Around the time of the reunion with Rob Halford, Tipton only used a modified Crybaby 535Q Wah, Digitech Tone Driver, DigiTech Main Squeeze, and a Yamaha midi board controlling other effects and sounds in a rack unit.

Since the beginning of the 2008 world tour, Glenn has gone back to mostly using a rack system, sans the current use of Engl amp heads. He currently uses a Korg rack tuner, Furman power unit, Dunlop Custom Shop Rackmounted Crybaby, Rocktron Intellifex and Yamaha SPX-90 multi-effects units, and a dbx 166A compressor and noise gate.

===Guitar rig and signal flow===
A detailed gear diagram of Glenn Tipton's 2004 Judas Priest guitar rig is well-documented.

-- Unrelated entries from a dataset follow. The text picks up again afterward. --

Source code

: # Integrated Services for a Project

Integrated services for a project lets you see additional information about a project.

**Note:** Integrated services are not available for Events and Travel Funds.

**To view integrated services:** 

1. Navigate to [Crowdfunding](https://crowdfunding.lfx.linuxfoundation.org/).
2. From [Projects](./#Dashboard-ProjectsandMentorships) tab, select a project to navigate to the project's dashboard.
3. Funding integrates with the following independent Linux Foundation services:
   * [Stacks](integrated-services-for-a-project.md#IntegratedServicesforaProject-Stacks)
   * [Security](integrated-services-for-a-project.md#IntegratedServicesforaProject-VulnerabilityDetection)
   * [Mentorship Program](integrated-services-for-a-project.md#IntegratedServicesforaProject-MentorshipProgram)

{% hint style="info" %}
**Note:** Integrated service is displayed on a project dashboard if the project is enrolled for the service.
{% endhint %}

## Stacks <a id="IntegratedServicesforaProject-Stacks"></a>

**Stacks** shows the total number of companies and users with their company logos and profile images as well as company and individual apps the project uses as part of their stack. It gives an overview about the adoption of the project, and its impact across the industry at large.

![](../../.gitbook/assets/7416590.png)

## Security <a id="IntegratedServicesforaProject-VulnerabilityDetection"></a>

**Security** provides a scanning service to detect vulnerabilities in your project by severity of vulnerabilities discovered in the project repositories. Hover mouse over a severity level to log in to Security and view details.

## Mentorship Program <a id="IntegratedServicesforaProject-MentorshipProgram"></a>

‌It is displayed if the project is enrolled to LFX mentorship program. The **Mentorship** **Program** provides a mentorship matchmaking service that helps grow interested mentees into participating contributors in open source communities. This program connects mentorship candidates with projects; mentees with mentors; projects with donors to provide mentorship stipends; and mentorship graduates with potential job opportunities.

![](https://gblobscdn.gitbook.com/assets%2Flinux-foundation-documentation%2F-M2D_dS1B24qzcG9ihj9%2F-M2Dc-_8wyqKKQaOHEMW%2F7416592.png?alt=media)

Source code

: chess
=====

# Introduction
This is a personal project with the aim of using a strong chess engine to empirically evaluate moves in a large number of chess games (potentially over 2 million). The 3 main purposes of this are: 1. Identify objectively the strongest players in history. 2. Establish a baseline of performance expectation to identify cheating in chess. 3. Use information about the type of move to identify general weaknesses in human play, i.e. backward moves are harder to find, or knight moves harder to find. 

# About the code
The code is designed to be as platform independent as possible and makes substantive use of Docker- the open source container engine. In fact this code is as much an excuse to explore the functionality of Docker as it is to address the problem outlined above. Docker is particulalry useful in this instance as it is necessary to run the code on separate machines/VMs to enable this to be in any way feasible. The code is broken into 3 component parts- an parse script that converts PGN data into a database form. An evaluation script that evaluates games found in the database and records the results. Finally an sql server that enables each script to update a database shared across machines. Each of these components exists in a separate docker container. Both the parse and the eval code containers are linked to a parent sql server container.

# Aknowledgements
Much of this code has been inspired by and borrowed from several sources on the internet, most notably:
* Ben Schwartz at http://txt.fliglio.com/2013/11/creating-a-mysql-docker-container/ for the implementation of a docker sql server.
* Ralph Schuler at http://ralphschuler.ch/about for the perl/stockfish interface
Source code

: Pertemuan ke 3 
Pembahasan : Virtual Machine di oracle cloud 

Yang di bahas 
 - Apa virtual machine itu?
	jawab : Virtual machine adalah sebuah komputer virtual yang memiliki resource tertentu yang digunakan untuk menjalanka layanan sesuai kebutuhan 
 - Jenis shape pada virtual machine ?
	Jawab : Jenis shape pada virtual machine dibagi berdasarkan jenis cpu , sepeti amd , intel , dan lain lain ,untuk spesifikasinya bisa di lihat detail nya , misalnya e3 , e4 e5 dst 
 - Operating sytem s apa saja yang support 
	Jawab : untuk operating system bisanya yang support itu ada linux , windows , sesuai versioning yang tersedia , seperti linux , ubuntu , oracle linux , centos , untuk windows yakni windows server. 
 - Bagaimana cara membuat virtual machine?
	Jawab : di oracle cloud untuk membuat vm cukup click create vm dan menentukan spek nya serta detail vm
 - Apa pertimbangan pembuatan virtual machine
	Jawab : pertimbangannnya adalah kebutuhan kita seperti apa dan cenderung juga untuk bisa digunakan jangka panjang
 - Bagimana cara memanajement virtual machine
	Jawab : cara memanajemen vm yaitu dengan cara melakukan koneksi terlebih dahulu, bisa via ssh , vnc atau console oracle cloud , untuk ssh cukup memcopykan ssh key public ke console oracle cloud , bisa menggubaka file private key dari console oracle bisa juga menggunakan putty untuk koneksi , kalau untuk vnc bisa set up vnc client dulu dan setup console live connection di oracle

==Recognition and honours==
- He was ranked No. 19 on rock magazine Hit Parader's list of 100 greatest metal guitarists.
- He was ranked No. 28 on Gigwise's Top 50 Guitarists.
- He was ranked No. 9 on MusicRadar's The 20 Greatest Metal Guitarists Ever.
- He was ranked No. 25 on Joel Mclver's 100 Greatest Metal Guitarists.
- Sun Kil Moon released a song titled "Glenn Tipton" on their album Ghosts of the Great Highway.
- In the popular video game Guitar Hero II, a playable character called Izzy Sparks, wears clothes very similar to the ones Glenn Tipton used during the Screaming for Vengeance tour 1983.
- Kerry King of Slayer has stated that Tipton is one of the most underrated guitarists in the world. He stated that Tipton is one of his earliest guitar influences.
- Jeff Waters: "Glenn Tipton, along with partners KK Downing and Rob Halford, has come up with the most killer metal riffing, with elite, groundbreaking, original songwriting, and with blues-influenced lead guitar shredding. Judas Priest and Tipton's work are arguably more worthy of the term metal than any other, with Tony Iommi and Black Sabbath their only close rivals".

==Discography==
===Solo===
- Baptizm of Fire (1997)
- Edge of the World (2006) (with John Entwistle and Cozy Powell)

===Judas Priest===
See the Judas Priest discography for the complete list of Judas Priest albums, as Tipton played guitar for all Priest's album releases.

===Contributions===
- Guest musician on the song "Drink the Fear" from the 1995 album Foma by post-grunge band The Nixons.
- Guest musician on the song "Spirit of America" from the 1991 album Just One Night by Samantha Fox.
- Glenn recorded guitar licks for the video game Brütal Legend.